Barbara Grossato’s artistic research at the turn of the century expresses the decade in which she creates her works in a refined language. She creates real pieces of art of contemporary design in installations, sculptures and canvases. Through abstractionism, he reproduces textures and colour contrasts that could be frames of viruses or organic tissue analysed under a microscope. Titles evocative of psychological dynamics leave the viewer alienated from the chemical process that the artefacts might represent. The use of recycled industrial materials such as cotton, steel, lead and galvanised metal project the thought towards futuristic technological installations. The latest creation entitled “Constellations” encapsulates all the artist’s poetics, imagining the universe that is perhaps not, instead of a cell. The suggestions it arouses seem dissonant, instead, they dialogue with each other from opposite points of view: a distant external one and an internal one.
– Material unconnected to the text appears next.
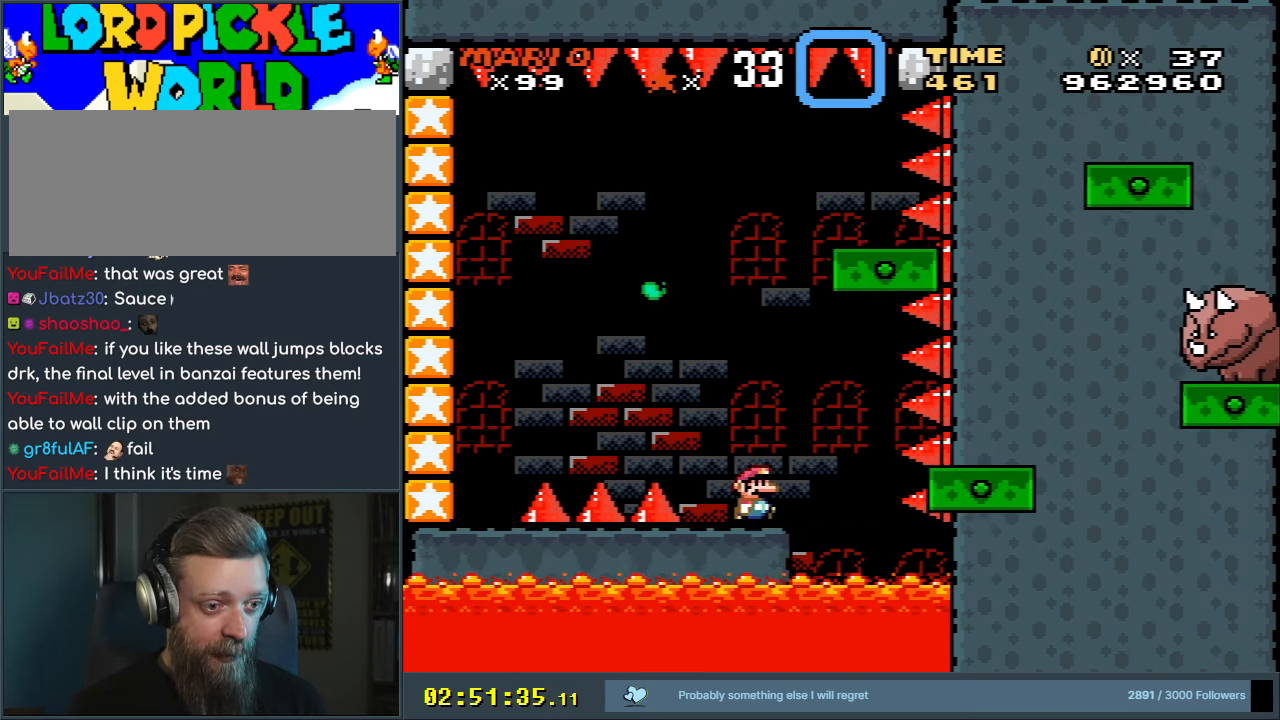
{"buttons": ["Y"], "events": []}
Quoting the anthropologist and explorer Thor Heyerdahal: <<You can’t buy a ticket to paradise, at the most you can find it inside yourself>>. The emotional short-circuit in which one is led into is represented in the sculpture Mercury, a sphere of galvanised metal wire as tangled as the thoughts and emotions from which we cannot extricate ourselves. The counterpart to this work is the tondo ‘Memories’, made with mixed media and ceramics in which the empty and full volumes give order and harmony as in the awareness acquired through meditation.

The experience one has when visiting the collection on display is a contemplative moment about the rhythms of life and the need to refocus on one’s ‘self’.